Лобанович, видя, что от подловчего не отвяжешься, начал одеваться. Умывшись холодной водой, он немного освежился и пришел в себя. Перебрался через хорошо знакомый ему перелаз и взошел на крыльцо дома подловчего. Негрусь по своей собачьей привычке пролаял раза три, повиливая хвостом, словно желая сказать: "Это я так себе лаю, без злости".

— Ну что? Испугался: пришел-таки! — встретил "профессора" подловчий в своей комнате.

Длинный стол, которого прежде учитель не видел у подловчего, стоял возле стены, плотно прижатый к ней одним своим краем. Весь этот стол был завален пирогами, бабками, мясом всяких сортов и по-всякому приготовленным. Штук шесть стеклянных банок с крепким хреном выглядывали в разных местах стола, три "аиста" — четвертные бутылки водки — поднимали свои головы над грудами закусок. Копченые окорока, как подушки, утыканные зеленью, важно высились зелеными холмами.

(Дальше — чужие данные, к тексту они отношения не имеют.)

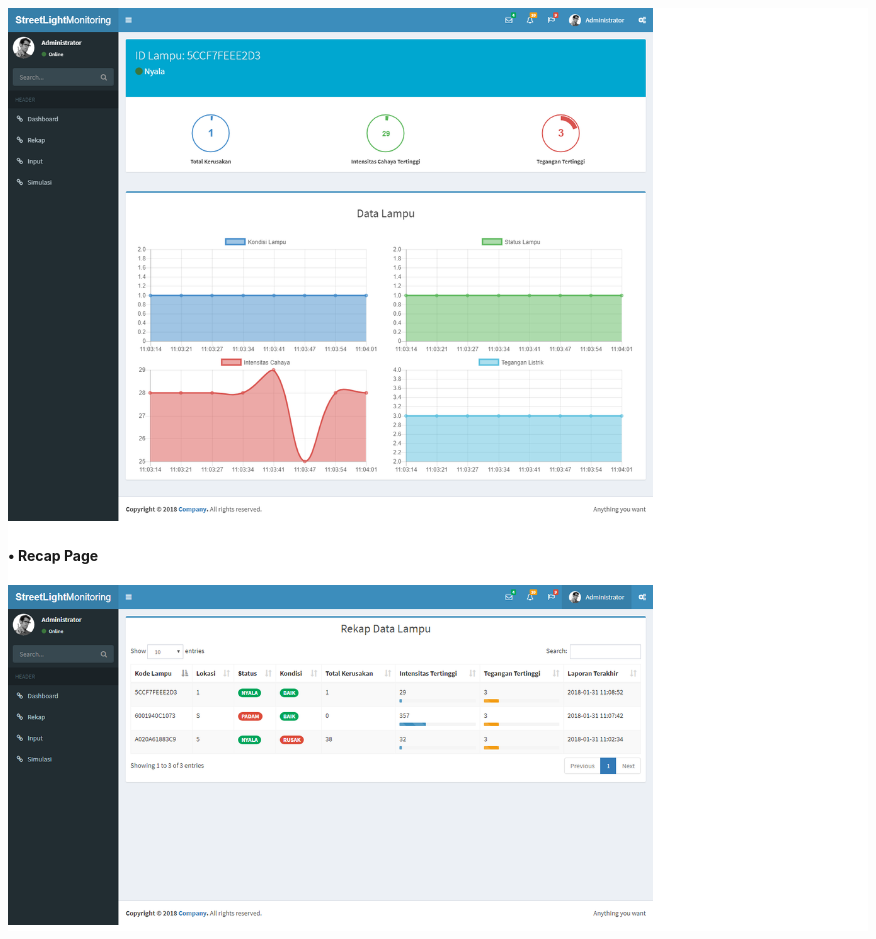 <img src="https://raw.githubusercontent.com/thiovan/StreetLightMonitoring-PHP/master/screenshot/DetailPage.png" width="75%">

<h4>• Recap Page</h4>
<img src="https://raw.githubusercontent.com/thiovan/StreetLightMonitoring-PHP/master/screenshot/RecapPage.png" width="75%">
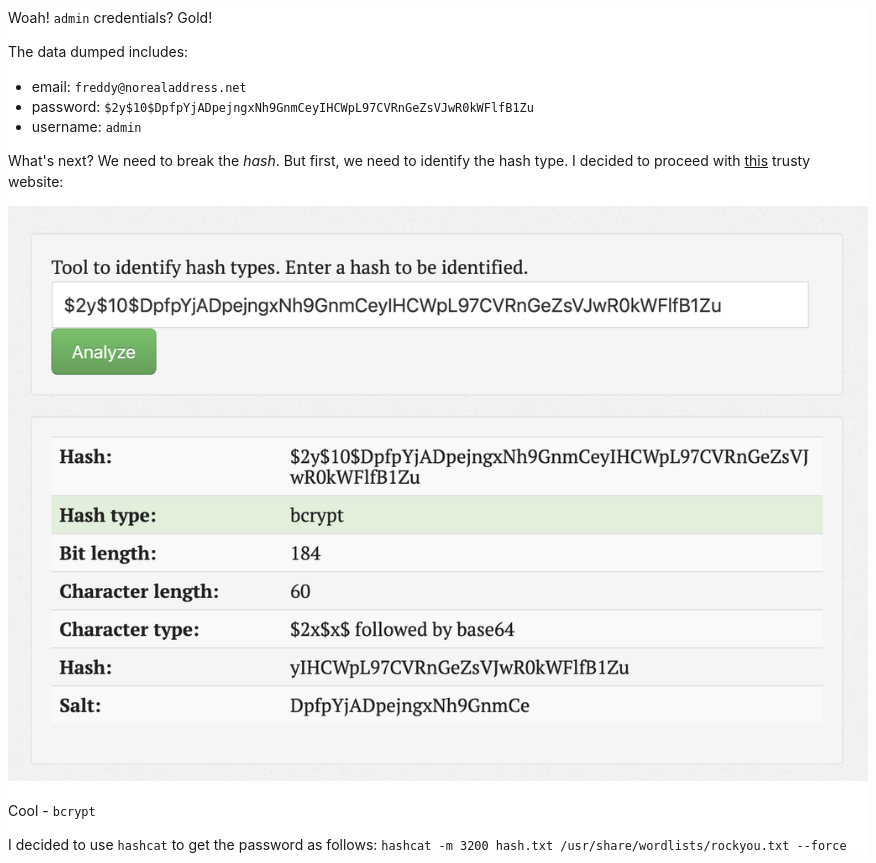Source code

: Woah! `admin` credentials? Gold!

The data dumped includes:

- email: `freddy@norealaddress.net`
- password: `$2y$10$DpfpYjADpejngxNh9GnmCeyIHCWpL97CVRnGeZsVJwR0kWFlfB1Zu`
- username: `admin`

What's next? We need to break the _hash_. But first, we need to identify the hash type. I decided to proceed with [this](https://www.tunnelsup.com/hash-analyzer/) trusty website:

![Screen Shot 2019-06-03 at 4.00.10 PM](/assets/images/screen-shot-2019-06-03-at-4.00.10-pm.png)

Cool - `bcrypt`

I decided to use `hashcat` to get the password as follows: `hashcat -m 3200 hash.txt /usr/share/wordlists/rockyou.txt --force`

На крепком стуле старинной работы сидел железнодорожный мастер Григорец, широкоплечий, дубового склада человек, никогда в жизни не знавший страха перед водкой. Он был толстый, крепкий и имел вид огромной шпульки, на которую сверх меры намотали ниток. Рыжая, с лысиной голова его насилу поворачивалась вправо и влево на короткой, необычайно толстой шее. Маленькие глазки его сделались маслеными, заблестели, но он не терялся перед чарками и опрокидывал их в себя, как в бочку. Здесь же была и панна Людмила со своим братом Анатолем. Анатоль, едва поздоровавшись с учителем, тотчас же пошел искать пристанища для своей головы, в которой теперь молотила какая-то молотилка. Людмила молча проводила его тревожным взглядом. Она была одета в легкую шелковую блузку, нежно-синюю, как цветочки льна, и выглядела сегодня особенно красивой. Ядвися также была одета со вкусом. На ней была красная атласная кофточка, которая очень шла к ее смуглому лицу, а пышные темно-русые волосы были перехвачены красной же, как пламя, лентой. Габрынька стояла возле музыкального ящика, из которого недавно гремела музыка.

— Тут, пане мой, барышни одни сидят, а он спать завалился! — отчитывал Лобановича веселый подловчий.

Подойдя к Людмиле, Лобанович остановился и сказал ей:

— Почему вы, панна Людмила, не перекрестились, увидев меня?

Ядвися удивленно взглянула на Лобановича, потом на Людмилу. Людмила, осветив свое лицо улыбкой, смотрела на него, что-то припоминая, а затем весело засмеялась.

— Однако же вы злопамятны!

— Совсем нет, — ответил учитель, — я только хотел вам напомнить, что, увидев святого, надо перекреститься.

— Ну, хватит тебе любезничать! — подошел подловчий и взял учителя под руку. — Выпьем!

— Ох, пане сосед, за что вы на меня так прогневались? Из рая в пекло тащите? — плакался Лобанович, глядя на девушек.

— И в пекле паненки есть, да еще такие, каких и в раю не найдешь, — проговорил подловчий и, поклонившись паненкам, извинился, что забирает от них кавалера. — Но ничего, — успокоил он их, — пан профессор будет гораздо интереснее, вернувшись от стола.